Filter the entries for the string "text". Copy each line that has it.

**Available data**
::::
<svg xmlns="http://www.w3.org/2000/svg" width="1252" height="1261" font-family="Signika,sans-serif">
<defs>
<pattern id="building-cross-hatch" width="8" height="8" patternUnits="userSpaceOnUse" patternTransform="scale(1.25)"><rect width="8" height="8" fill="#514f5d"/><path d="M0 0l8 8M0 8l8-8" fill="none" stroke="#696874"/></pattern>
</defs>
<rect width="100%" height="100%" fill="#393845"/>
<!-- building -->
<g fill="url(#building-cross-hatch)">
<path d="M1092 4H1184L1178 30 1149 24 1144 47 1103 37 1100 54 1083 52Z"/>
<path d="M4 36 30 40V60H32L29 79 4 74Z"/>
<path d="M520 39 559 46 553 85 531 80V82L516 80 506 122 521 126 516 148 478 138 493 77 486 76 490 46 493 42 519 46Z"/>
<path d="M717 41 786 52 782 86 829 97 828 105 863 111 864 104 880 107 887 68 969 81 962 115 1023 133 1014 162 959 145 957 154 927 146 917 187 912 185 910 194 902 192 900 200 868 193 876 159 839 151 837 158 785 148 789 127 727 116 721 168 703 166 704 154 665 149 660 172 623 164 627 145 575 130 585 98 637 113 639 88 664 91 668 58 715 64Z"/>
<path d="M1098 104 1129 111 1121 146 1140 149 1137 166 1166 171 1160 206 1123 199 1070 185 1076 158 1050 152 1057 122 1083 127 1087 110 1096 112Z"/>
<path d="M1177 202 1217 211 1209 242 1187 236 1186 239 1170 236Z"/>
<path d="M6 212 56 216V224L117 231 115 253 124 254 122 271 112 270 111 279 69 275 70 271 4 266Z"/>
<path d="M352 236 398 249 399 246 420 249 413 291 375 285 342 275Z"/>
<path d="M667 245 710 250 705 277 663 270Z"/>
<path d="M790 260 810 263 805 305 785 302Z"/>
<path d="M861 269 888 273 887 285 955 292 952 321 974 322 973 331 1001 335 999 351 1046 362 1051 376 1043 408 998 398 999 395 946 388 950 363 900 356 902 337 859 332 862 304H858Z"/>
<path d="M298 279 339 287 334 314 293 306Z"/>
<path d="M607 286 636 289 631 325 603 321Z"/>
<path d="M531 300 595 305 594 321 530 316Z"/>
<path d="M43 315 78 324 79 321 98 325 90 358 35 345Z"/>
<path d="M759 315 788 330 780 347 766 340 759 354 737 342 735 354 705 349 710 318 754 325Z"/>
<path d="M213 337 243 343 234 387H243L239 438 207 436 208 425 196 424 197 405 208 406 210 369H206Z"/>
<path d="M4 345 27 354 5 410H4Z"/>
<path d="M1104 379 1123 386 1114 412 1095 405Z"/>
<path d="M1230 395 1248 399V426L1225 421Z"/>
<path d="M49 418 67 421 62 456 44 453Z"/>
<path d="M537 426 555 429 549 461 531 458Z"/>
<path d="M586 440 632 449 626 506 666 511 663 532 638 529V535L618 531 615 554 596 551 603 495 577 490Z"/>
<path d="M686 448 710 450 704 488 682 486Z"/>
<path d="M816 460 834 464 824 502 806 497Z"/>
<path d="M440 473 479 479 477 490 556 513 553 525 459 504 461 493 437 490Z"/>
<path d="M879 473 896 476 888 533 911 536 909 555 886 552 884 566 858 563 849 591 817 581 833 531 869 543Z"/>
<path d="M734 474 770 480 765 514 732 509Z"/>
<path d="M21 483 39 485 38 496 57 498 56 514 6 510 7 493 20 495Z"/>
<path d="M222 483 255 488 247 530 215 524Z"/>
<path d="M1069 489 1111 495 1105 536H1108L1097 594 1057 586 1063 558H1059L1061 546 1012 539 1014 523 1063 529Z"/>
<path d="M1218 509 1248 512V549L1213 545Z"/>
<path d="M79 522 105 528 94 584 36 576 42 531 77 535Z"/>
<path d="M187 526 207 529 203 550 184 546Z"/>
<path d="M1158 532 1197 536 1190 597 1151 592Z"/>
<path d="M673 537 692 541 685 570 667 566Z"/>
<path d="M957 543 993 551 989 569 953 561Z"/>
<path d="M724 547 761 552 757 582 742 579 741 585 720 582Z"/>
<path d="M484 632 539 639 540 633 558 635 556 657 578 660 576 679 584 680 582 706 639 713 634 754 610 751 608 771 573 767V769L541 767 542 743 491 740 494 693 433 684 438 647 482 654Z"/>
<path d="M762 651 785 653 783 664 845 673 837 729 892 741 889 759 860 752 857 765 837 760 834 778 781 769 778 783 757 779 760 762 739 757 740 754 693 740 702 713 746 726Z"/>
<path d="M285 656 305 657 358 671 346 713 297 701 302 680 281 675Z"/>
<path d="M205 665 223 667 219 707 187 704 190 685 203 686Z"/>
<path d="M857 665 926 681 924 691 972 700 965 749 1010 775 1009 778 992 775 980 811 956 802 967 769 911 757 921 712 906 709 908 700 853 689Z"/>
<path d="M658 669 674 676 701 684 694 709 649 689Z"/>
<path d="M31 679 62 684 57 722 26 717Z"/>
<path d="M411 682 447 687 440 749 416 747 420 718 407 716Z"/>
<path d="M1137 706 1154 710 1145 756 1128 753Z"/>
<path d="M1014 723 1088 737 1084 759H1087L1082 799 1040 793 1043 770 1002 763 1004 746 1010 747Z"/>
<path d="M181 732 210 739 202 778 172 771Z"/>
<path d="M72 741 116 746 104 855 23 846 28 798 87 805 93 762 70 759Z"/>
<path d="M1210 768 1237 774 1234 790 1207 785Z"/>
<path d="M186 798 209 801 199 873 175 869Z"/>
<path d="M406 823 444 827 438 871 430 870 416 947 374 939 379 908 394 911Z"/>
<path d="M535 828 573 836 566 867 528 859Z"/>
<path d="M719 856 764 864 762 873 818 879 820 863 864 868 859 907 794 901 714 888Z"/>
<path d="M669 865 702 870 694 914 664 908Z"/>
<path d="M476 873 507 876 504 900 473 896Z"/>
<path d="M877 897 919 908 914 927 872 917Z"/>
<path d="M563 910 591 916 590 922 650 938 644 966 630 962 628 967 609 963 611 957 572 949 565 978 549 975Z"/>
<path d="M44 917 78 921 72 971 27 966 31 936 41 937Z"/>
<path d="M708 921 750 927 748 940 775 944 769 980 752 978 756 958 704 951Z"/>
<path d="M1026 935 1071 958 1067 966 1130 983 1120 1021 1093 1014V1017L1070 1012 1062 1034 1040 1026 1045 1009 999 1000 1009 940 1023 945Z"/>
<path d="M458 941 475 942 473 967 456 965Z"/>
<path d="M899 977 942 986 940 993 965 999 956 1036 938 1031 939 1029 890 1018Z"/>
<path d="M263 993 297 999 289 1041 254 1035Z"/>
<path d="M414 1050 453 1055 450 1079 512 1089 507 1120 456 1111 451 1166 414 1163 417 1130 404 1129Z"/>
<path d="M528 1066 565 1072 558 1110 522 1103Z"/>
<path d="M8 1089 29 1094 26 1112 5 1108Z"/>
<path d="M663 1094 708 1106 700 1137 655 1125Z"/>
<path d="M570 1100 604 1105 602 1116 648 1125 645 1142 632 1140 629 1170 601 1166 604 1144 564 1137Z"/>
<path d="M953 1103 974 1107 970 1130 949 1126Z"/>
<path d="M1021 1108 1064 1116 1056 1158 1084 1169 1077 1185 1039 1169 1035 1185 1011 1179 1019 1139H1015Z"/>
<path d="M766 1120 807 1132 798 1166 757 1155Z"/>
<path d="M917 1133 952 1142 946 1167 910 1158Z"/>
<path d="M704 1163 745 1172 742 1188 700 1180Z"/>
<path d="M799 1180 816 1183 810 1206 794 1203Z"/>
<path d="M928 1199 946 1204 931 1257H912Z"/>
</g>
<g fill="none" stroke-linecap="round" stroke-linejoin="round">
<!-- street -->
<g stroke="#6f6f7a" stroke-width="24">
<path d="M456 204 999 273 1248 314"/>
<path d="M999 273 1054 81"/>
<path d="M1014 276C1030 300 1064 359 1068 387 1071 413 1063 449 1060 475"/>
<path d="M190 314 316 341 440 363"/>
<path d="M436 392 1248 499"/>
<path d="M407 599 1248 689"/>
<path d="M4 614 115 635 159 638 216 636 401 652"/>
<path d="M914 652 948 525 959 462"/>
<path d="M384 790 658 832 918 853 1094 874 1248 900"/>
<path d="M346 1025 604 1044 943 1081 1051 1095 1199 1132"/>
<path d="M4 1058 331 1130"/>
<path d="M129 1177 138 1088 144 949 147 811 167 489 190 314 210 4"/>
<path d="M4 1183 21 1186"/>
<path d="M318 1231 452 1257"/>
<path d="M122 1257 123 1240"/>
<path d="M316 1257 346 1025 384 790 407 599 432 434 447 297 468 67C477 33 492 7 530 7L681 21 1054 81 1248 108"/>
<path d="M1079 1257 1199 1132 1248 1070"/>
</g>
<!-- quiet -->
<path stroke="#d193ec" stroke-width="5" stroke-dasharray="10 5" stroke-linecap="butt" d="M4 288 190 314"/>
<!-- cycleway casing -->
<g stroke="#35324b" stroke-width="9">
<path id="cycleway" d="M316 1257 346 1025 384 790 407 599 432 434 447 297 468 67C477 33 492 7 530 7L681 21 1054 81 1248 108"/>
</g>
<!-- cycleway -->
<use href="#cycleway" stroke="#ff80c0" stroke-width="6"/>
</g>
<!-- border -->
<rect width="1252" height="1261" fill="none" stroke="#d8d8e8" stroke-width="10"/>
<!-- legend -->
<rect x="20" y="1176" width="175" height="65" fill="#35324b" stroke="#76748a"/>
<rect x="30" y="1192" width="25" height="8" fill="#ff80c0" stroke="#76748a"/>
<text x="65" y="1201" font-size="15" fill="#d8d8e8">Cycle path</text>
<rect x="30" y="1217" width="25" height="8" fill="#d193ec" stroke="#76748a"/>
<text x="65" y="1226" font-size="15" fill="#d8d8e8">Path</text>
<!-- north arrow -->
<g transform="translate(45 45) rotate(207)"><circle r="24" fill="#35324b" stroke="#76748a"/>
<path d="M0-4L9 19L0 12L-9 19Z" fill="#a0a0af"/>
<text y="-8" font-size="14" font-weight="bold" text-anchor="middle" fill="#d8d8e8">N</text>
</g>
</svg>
::::
**Solution**
<text x="65" y="1201" font-size="15" fill="#d8d8e8">Cycle path</text>
<text x="65" y="1226" font-size="15" fill="#d8d8e8">Path</text>
<text y="-8" font-size="14" font-weight="bold" text-anchor="middle" fill="#d8d8e8">N</text>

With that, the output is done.